The exit function from the code above calls the exit_group syscall as can we can see by using strace (image below) yet within my Python code that's using eBPF through bcc the output I get for my bpf_trace_printk is the value 208682672 and not the value 5 that the exit_group syscall is called with as I was expecting...

strace return

from bcc import BPF

def main():
    bpftext = """
    #include <uapi/linux/ptrace.h>

    void my_exit(struct pt_regs *ctx, int status){
        bpf_trace_printk("%d", status);
    }
    """

    bpf = BPF(text=bpftext)
    fname = bpf.get_syscall_fnname('exit_group')
    bpf.attach_kprobe(event=fname, fn_name='my_exit')

    while True:
        print(bpf.trace_fields())


if __name__ == '__main__':
    main()

I've looked into whatever I found online but I couldn't find a solution as I've been investigating this problem for a few days now...

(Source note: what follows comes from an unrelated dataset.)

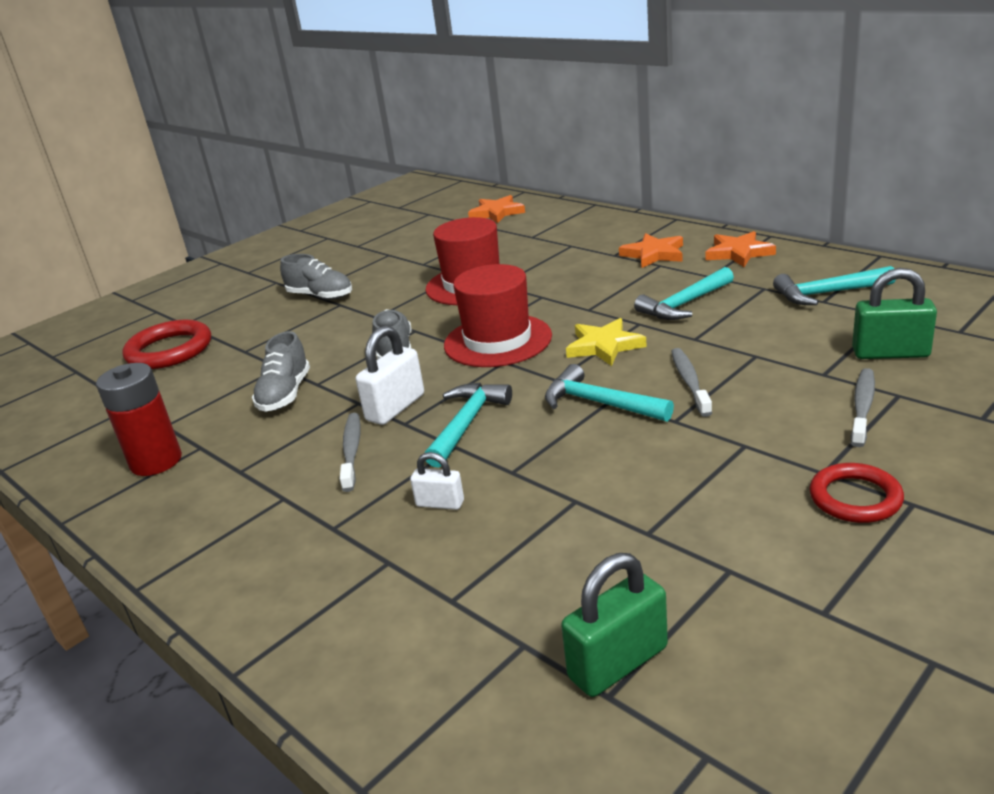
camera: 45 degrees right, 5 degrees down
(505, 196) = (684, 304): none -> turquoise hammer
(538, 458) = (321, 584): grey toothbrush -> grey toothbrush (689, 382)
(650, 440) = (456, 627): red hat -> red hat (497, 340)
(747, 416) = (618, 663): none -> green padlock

I truly appreciate any help available and thank you!


Solution

  • Fix

    You need to rename your function from my_exit to syscall__exit_group.

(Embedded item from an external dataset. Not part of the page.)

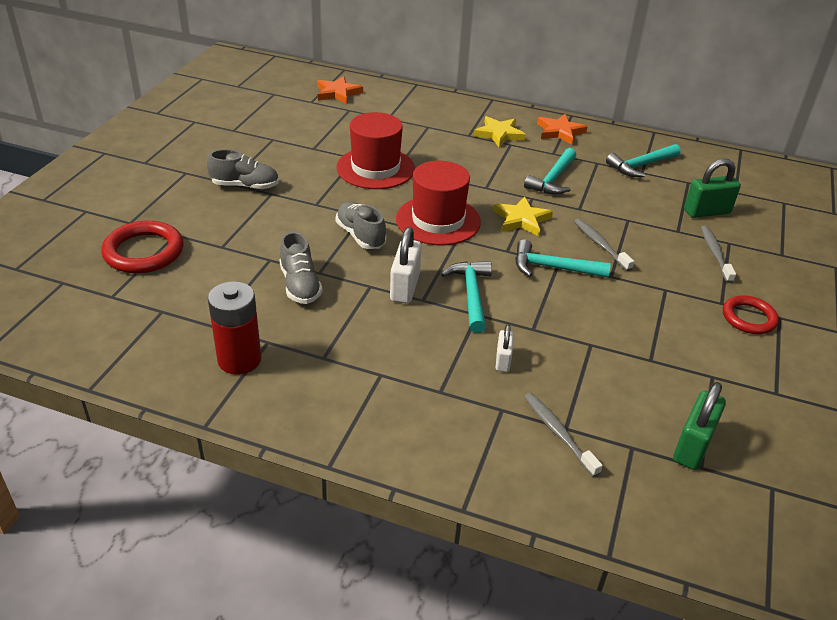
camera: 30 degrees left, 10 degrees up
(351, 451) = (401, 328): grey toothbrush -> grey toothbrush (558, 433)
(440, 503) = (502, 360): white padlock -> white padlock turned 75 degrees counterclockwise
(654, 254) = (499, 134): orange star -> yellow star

    Why does this matter? BPF programs named in this way get special handling from BCC. Here's what the documentation says:

    8. system call tracepoints

    Syntax: syscall__SYSCALLNAME

    syscall__ is a special prefix that creates a kprobe for the system call name provided as the remainder. You can use it by declaring a normal C function, then using the Python BPF.get_syscall_fnname(SYSCALLNAME) and BPF.attach_kprobe() to associate it.

    Arguments are specified on the function declaration: syscall__SYSCALLNAME(struct pt_regs *ctx, [, argument1 ...]).

    For example:

    int syscall__execve(struct pt_regs *ctx,
        const char __user *filename,
        const char __user *const __user *__argv,
        const char __user *const __user *__envp)
    {
        [...]
    }
    

    This instruments the execve system call.

    Source.

    Corrected Code

    from bcc import BPF
    
    def main():
        bpftext = """
        #include <uapi/linux/ptrace.h>
    
        void syscall__exit_group(struct pt_regs *ctx, int status){
            bpf_trace_printk("%d", status);
        }
        """
    
        bpf = BPF(text=bpftext)
        fname = bpf.get_syscall_fnname('exit_group')
        bpf.attach_kprobe(event=fname, fn_name='syscall__exit_group')
    
        while True:
            print(bpf.trace_fields())
    
    
    if __name__ == '__main__':
        main()
    

    Output from the sample program exiting:

    (b'<...>', 14896, 0, b'd...1', 3996.079261, b'5')
    

    How it Works

    After BCC transforms your BPF program, this results in a slightly different interpretation of the arguments passed. You can use bpf = BPF(text=bpftext, debug=bcc.DEBUG_PREPROCESSOR) to see how your code is transformed.

    Here's what happens without the syscall__ prefix:

    void my_exit(struct pt_regs *ctx){
     int status = ctx->di;
            ({ char _fmt[] = "%d"; bpf_trace_printk_(_fmt, sizeof(_fmt), status); });
        }
    

    This reads in the RDI register and interprets it as the syscall argument.

    On the other hand, here's what happens if it's named syscall__exit_group:

    void syscall__exit_group(struct pt_regs *ctx){
    #if defined(CONFIG_ARCH_HAS_SYSCALL_WRAPPER) && !defined(__s390x__)
     struct pt_regs * __ctx = ctx->di;
     int status; bpf_probe_read(&status, sizeof(status), &__ctx->di);
    #else
     int status = ctx->di;
    #endif
    
            ({ char _fmt[] = "%d"; bpf_trace_printk_(_fmt, sizeof(_fmt), status); });
        }
    

    If the CONFIG_ARCH_HAS_SYSCALL_WRAPPER is defined (it is on x86_64) then the RDI register is interpreted as a pointer to a struct pt_regs, which looks up the RDI register in that, which is the first argument to exit_group().

    On systems without syscall wrappers, this does the same thing as the previous example.